Starting with the fundamentals, it’s imperative to have your container images distributed to each region that your workload is running in. This helps to make rollouts more reliable by avoiding any networking issues that may crop up.

Global rollouts should be preceded by rigorous integration testing. Ideally, you will have a copy of your production data available for this - try to think ahead before you’re scaled up. Setting up good integration testing is easier early on in the development of an application and it pays serious dividends in the long run. Load-testing should also be performed. Replaying the logged traffic is a good starting point, but not always fool-proof.

Once you’re ready to begin the rollout, a canary region should be selected and deployed to. Your customers will use this region as a preproduction environment to validate their use of your service before continuing the rollout. Generally speaking, a decent rule of thumb is to leave this deployment in the canary region for double the average time-to-smoke.

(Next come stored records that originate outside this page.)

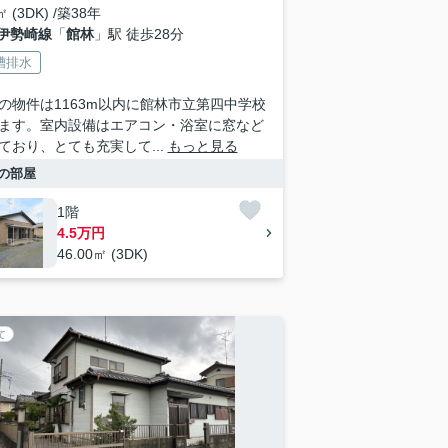
㎡ (3DK) /築38年
伊勢崎線
「
館林
」駅 徒歩28分
槽排水
の物件は1163m以内に館林市立第四中学校
ます。室内設備はエアコン・浴室に窓など
ており、とても充実して...
もっと見る
の部屋
1階
4.5万円
46.00㎡ (3DK)
て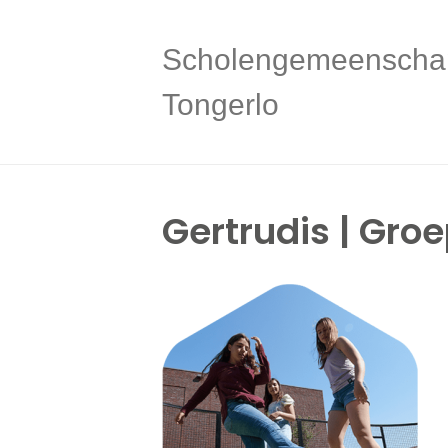
Scholengemeenscha
Tongerlo
Gertrudis | Groe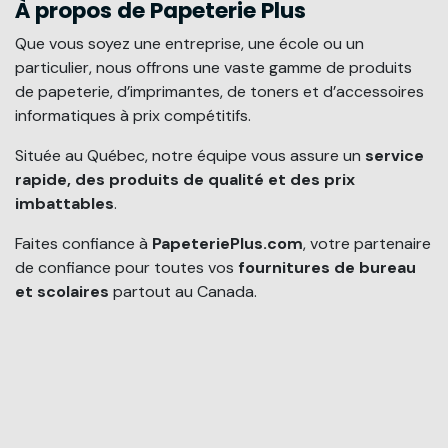
À propos de Papeterie Plus
Que vous soyez une entreprise, une école ou un
particulier, nous offrons une vaste gamme de produits
de papeterie, d’imprimantes, de toners et d’accessoires
informatiques à prix compétitifs.
Située au Québec, notre équipe vous assure un
service
rapide, des produits de qualité et des prix
imbattables
.
Faites confiance à
PapeteriePlus.com
, votre partenaire
de confiance pour toutes vos
fournitures de bureau
et scolaires
partout au Canada.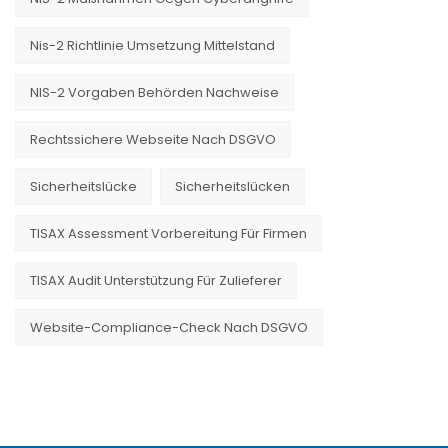
Nis-2 Richtlinie Umsetzung Mittelstand
NIS-2 Vorgaben Behörden Nachweise
Rechtssichere Webseite Nach DSGVO
Sicherheitslücke
Sicherheitslücken
TISAX Assessment Vorbereitung Für Firmen
TISAX Audit Unterstützung Für Zulieferer
Website-Compliance-Check Nach DSGVO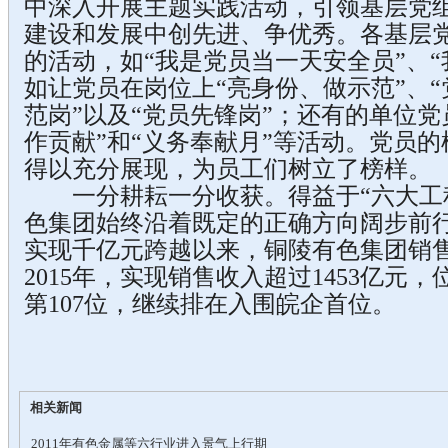
中深入开展主题实践活动，引领基层党
建设和发展中创先进、争优秀。各基层
的活动，如“我是党员当一天安全员”、“
如让党员在岗位上“亮身份、做示范”、“
范岗”以及“党员先锋岗”；还有的单位党
作贡献”和“义务奉献月”等活动。党员
得以充分展现，为员工们树立了榜样。
一分耕耘一分收获。得益于“六大工程
色集团始终沿着既定的正确方向阔步前行
实现千亿元跨越以来，铜陵有色集团销
2015年，实现销售收入超过1453亿元，位
第107位，继续排在入围皖企首位。
相关新闻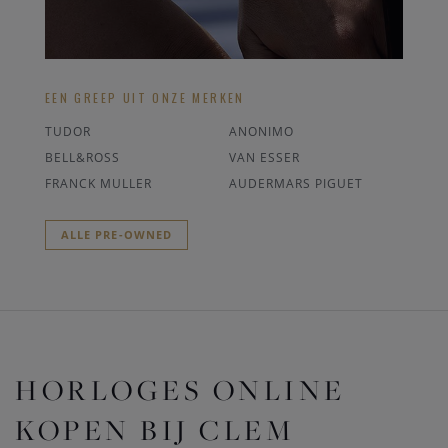
EEN GREEP UIT ONZE MERKEN
TUDOR
ANONIMO
BELL&ROSS
VAN ESSER
FRANCK MULLER
AUDERMARS PIGUET
ALLE PRE-OWNED
HORLOGES ONLINE
KOPEN BIJ CLEM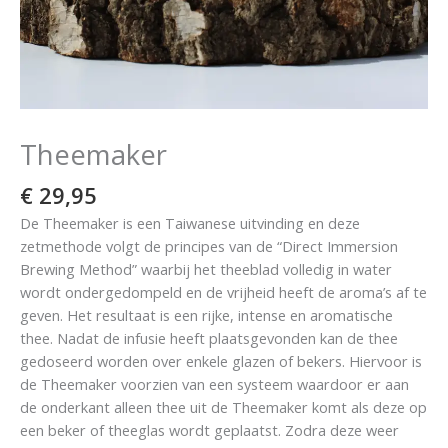
Theemaker
€
29,95
De Theemaker is een Taiwanese uitvinding en deze
zetmethode volgt de principes van de “Direct Immersion
Brewing Method” waarbij het theeblad volledig in water
wordt ondergedompeld en de vrijheid heeft de aroma’s af te
geven. Het resultaat is een rijke, intense en aromatische
thee. Nadat de infusie heeft plaatsgevonden kan de thee
gedoseerd worden over enkele glazen of bekers. Hiervoor is
de Theemaker voorzien van een systeem waardoor er aan
de onderkant alleen thee uit de Theemaker komt als deze op
een beker of theeglas wordt geplaatst. Zodra deze weer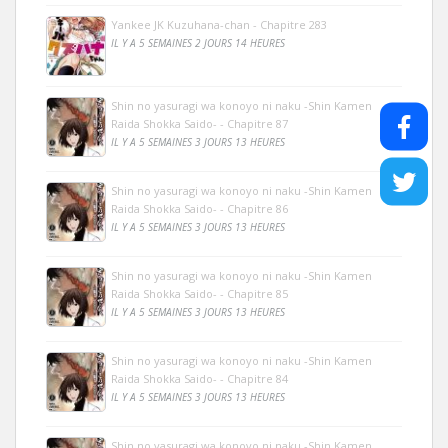
Yankee JK Kuzuhana-chan - Chapitre 283
IL Y A 5 SEMAINES 2 JOURS 14 HEURES
Shin no yasuragi wa konoyo ni naku -Shin Kamen
Raida Shokka Saido- - Chapitre 87
IL Y A 5 SEMAINES 3 JOURS 13 HEURES
Shin no yasuragi wa konoyo ni naku -Shin Kamen
Raida Shokka Saido- - Chapitre 86
IL Y A 5 SEMAINES 3 JOURS 13 HEURES
Shin no yasuragi wa konoyo ni naku -Shin Kamen
Raida Shokka Saido- - Chapitre 85
IL Y A 5 SEMAINES 3 JOURS 13 HEURES
Shin no yasuragi wa konoyo ni naku -Shin Kamen
Raida Shokka Saido- - Chapitre 84
IL Y A 5 SEMAINES 3 JOURS 13 HEURES
Shin no yasuragi wa konoyo ni naku -Shin Kamen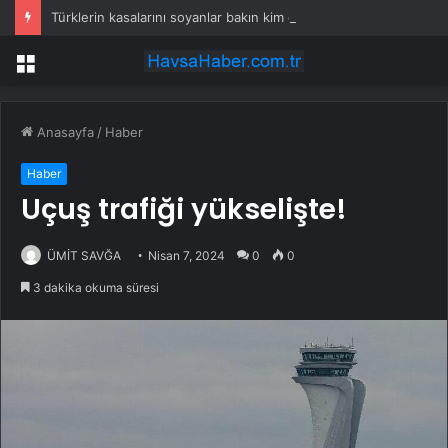
Türklerin kasalarını soyanlar bakın kim çıktı
Menü
Anasayfa
/
Haber
Haber
Uçuş trafiği yükselişte!
ÜMİT SAVĞA
Nisan 7, 2024
0
0
3 dakika okuma süresi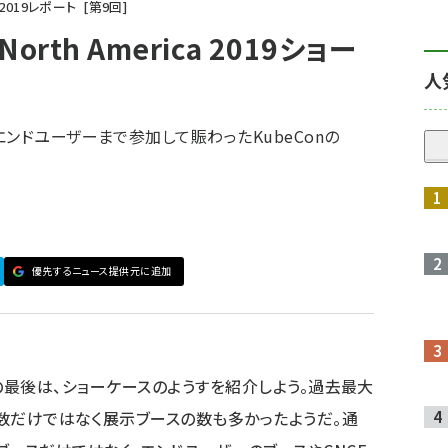
ca 2019レポート
第
9
回
orth America 2019ショー
人
ンドユーザーまで参加して賑わったKubeConの
優先するニュース提供元に追加
レポートの最後は、ショーケースのようすを紹介しよう。過去最大
者数だけではなく展示ブースの数も多かったようだ。通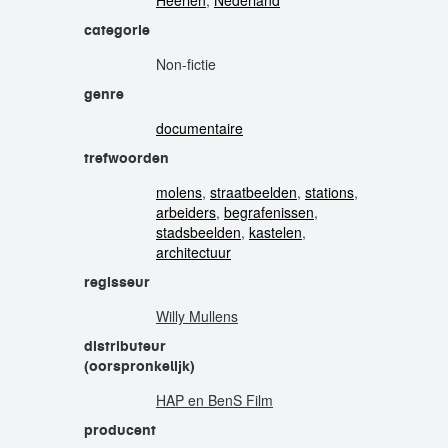
Heerlen
,
Nederland
categorie
Non-fictie
genre
documentaire
trefwoorden
molens
,
straatbeelden
,
stations
,
arbeiders
,
begrafenissen
,
stadsbeelden
,
kastelen
,
architectuur
regisseur
Willy Mullens
distributeur
(oorspronkelijk)
HAP en BenS Film
producent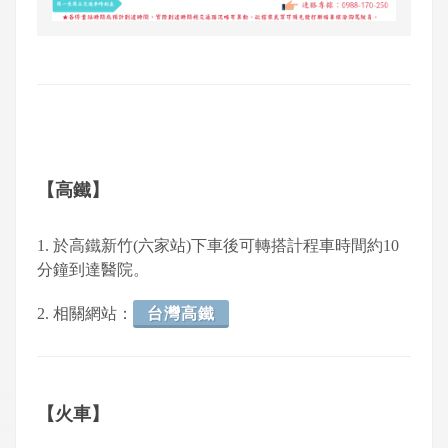
【高鐵】
1. 於高鐵新竹(六家站)下車後可轉搭計程車時間約10
分鐘到達醫院。
2. 相關網站：
台灣高鐵
【火車】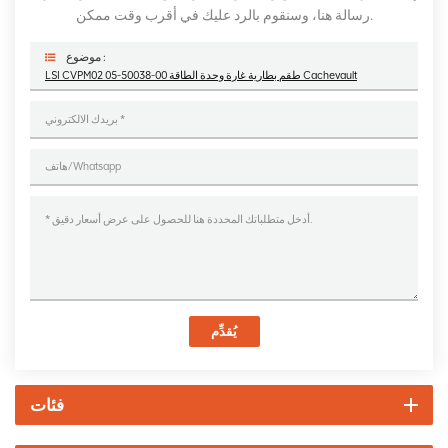
رسالة هنا، وسنقوم بالرد عليك في أقرب وقت ممكن.
موضوع :
LSI CVPM02 05-50038-00 طقم بطارية غارة وحدة الطاقة Cachevault
يُقدِّم
فئات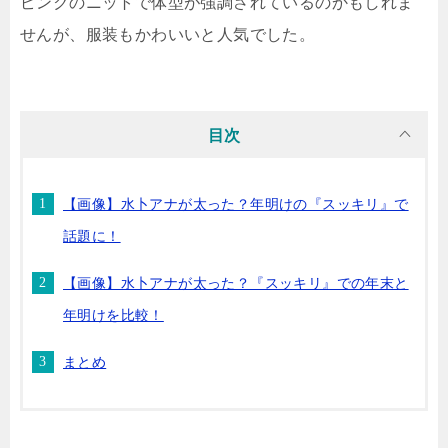
ピンクのニットで体型が強調されているのかもしれま
せんが、服装もかわいいと人気でした。
目次
【画像】水卜アナが太った？年明けの『スッキリ』で
話題に！
【画像】水卜アナが太った？『スッキリ』での年末と
年明けを比較！
まとめ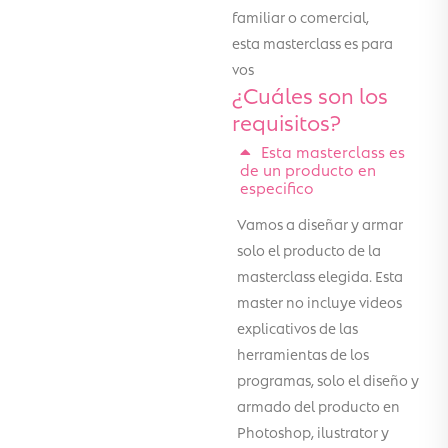
familiar o comercial,
esta masterclass es para
vos
¿Cuáles son los
requisitos?
Esta masterclass es
de un producto en
especifico
Vamos a diseñar y armar
solo el producto de la
masterclass elegida. Esta
master no incluye videos
explicativos de las
herramientas de los
programas, solo el diseño y
armado del producto en
Photoshop, ilustrator y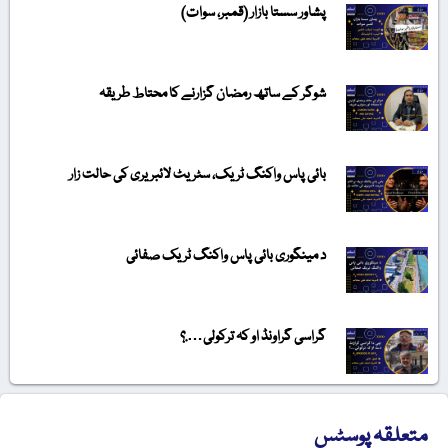
پشاور سستا بازار (قمبر، سوات)
شوگر کے ساتھ رمضان گزارنے کا محتاط طریقہ
بائی پاس واکنگ ٹریک، سٹریٹ لائبریری کی حالت زار
د مینگوری بائی پاس واکنگ ٹریک صفائی
گراسی گراونڈ او کہ ترکولی….؟
متعلقہ پوسٹس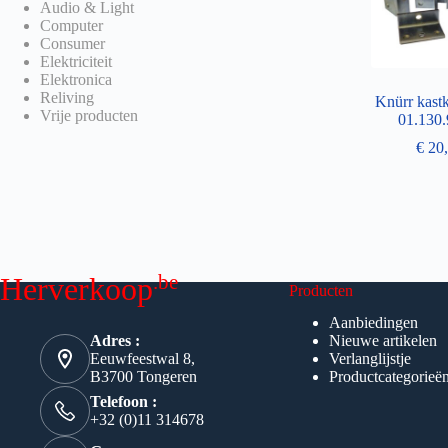
Audio & Light
Computer
Consumer
Elektriciteit
Elektronica
Reliving
Knürr kast
Vrije producten
01.130.
€
20,
.be
Herverkoop
Producten
Aanbiedingen
Adres :
Nieuwe artikelen
Eeuwfeestwal 8,
Verlanglijstje
B3700 Tongeren
Productcategorieë
Telefoon :
+32 (0)11 314678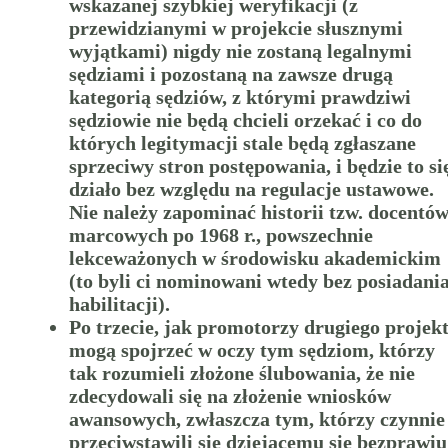
wskazanej szybkiej weryfikacji (z
przewidzianymi w projekcie słusznymi
wyjątkami) nigdy nie zostaną legalnymi
sędziami i pozostaną na zawsze drugą
kategorią sędziów, z którymi prawdziwi
sędziowie nie będą chcieli orzekać i co do
których legitymacji stale będą zgłaszane
sprzeciwy stron postępowania, i będzie to si
działo bez względu na regulacje ustawowe.
Nie należy zapominać historii tzw. docentó
marcowych po 1968 r., powszechnie
lekceważonych w środowisku akademickim
(to byli ci nominowani wtedy bez posiadani
habilitacji).
Po trzecie, jak promotorzy drugiego projek
mogą spojrzeć w oczy tym sędziom, którzy
tak rozumieli złożone ślubowania, że nie
zdecydowali się na złożenie wniosków
awansowych, zwłaszcza tym, którzy czynnie
przeciwstawili się dziejącemu się bezprawi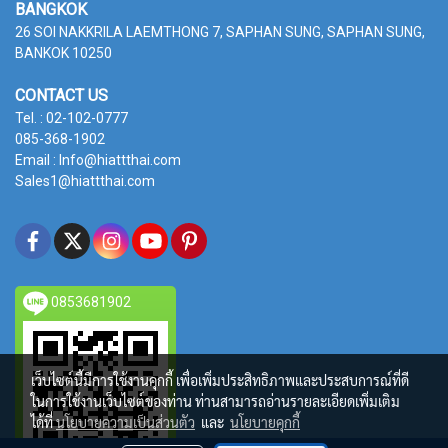
BANGKOK
26 SOI NAKKRILA LAEMTHONG 7, SAPHAN SUNG,
SAPHAN SUNG,
BANKOK 10250
CONTACT US
Tel. : 02-102-0777
085-368-1902
Email : Info@hiattthai.com
Sales1@hiattthai.com
0853681902
เว็บไซต์นี้มีการใช้งานคุกกี้ เพื่อเพิ่มประสิทธิภาพและประสบการณ์ที่ดี
ในการใช้งานเว็บไซต์ของท่าน ท่านสามารถอ่านรายละเอียดเพิ่มเติม
ได้ที่
นโยบายความเป็นส่วนตัว
และ
นโยบายคุกกี้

Lastly, be sure to document and practice your response to any problems or processes that you encounter. There should be runbooks for everything you need to do - nothing should be done from memory.

Resource Management

Both the general guidelines and the specific implementations of resource management depend on the workload and the underlying hardware it requires. Any specialized hardware (e.g., GPUs) should be accessed with taints and/or nodeSelectors. Use nodeSelectors when you want to request specialized hardware and use taints when you want to reserve it. If you’re running multiple workloads with different performance requirements, be sure to include a mix of node pools with different instance types. If those workloads are variable or have unexpected spikes in usage, consider using the Horizontal Pod Autoscaler.

As far as Pods go, everything should have its Requests and Limits defined. If a Pod’s Requests and Limits are equal, the Pod will receive a guaranteed Quality of Service (QoS) class. This is partly why it’s recommended to set them equal when you’re getting started on your k8s journey. However, guaranteed QoS requires that Requests and Limits are set for all containers in a Pod.

Additionally, use PodDisruptionBudgets to manage how many Pods are (un)available during a disruption. This, in congruence with (anti-)affinity attributes, can ensure that your service remains highly available through out operations and outages.

Networking, Network Security, and Service Mesh

Probably the single most important decision around networking is what Container Network Interface to use. This deserves its own article. The chosen CNI should deliver the feature set required, be compatible with your control plane (particularly important when consuming a managed service like AWS EKS), and be compatible with your network observability, management, and security tooling. And, if you choose to use a CNI that does not over a network overlay, you’ll need to make sure that you have enough CIDR to handle node IPs, Pod IPs, load balancers, and wiggle room for rollouts and scaling.

The next big decision to make is the choice of Ingress controller. Just like choosing a CNI, a thorough investiation of feature set and compatability needs to be performed. Standardize the chosen Ingress controller across the enterpise because many of the specific configuration annotations vary between implementations. If you aren’t consistent, your workloads won’t be portable.